» **DATASET EXCERPTS**
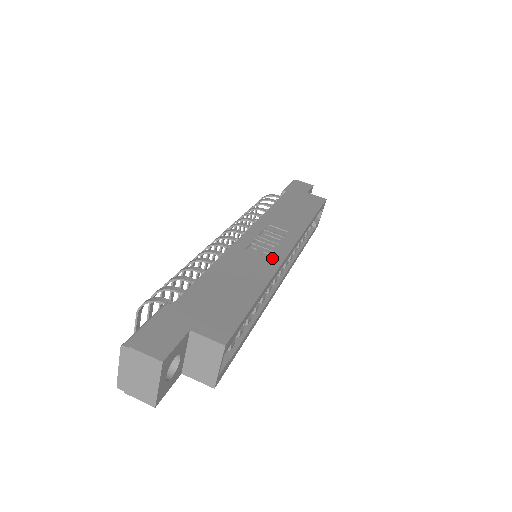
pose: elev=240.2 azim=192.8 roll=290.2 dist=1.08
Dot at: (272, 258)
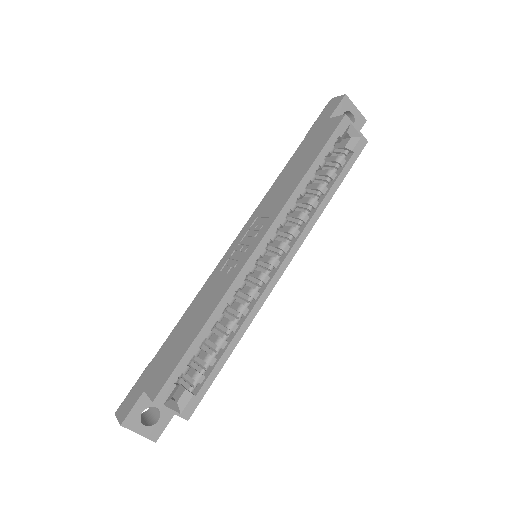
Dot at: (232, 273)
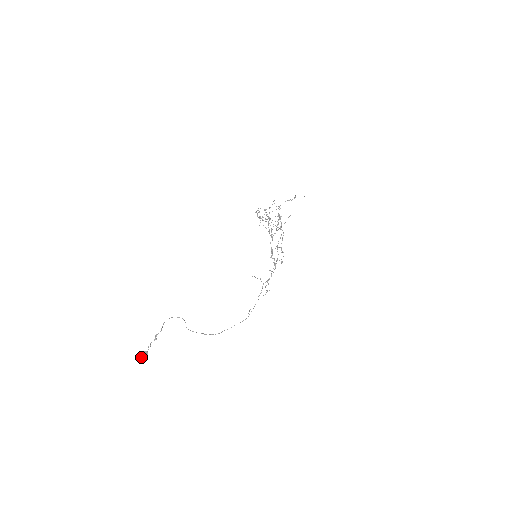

* * *

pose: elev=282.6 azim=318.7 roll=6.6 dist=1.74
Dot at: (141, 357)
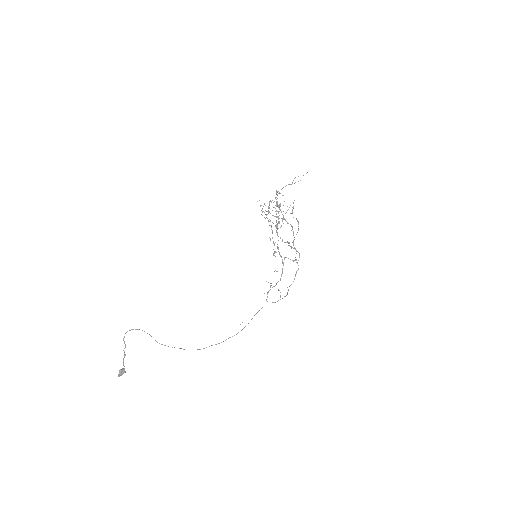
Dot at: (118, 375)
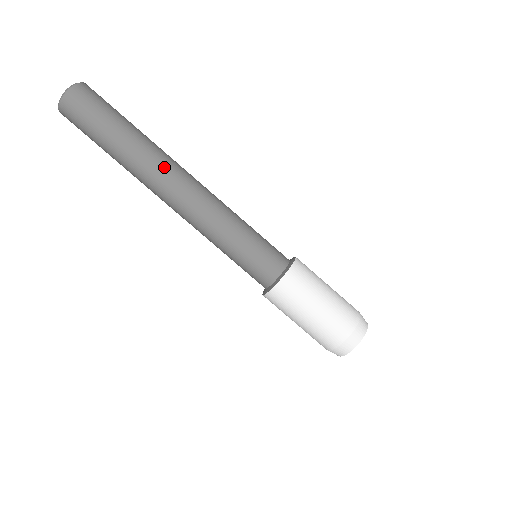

» **TASK GOAL**
Copy the listing word for word, from the line with "pose: elev=282.6 azim=318.7" up to and including the line with "Dot at: (118, 375)". Leave the pictures out.

» **RIGHT ANSWER**
pose: elev=282.6 azim=318.7 roll=6.6 dist=1.74
Dot at: (141, 357)
Dot at: (118, 375)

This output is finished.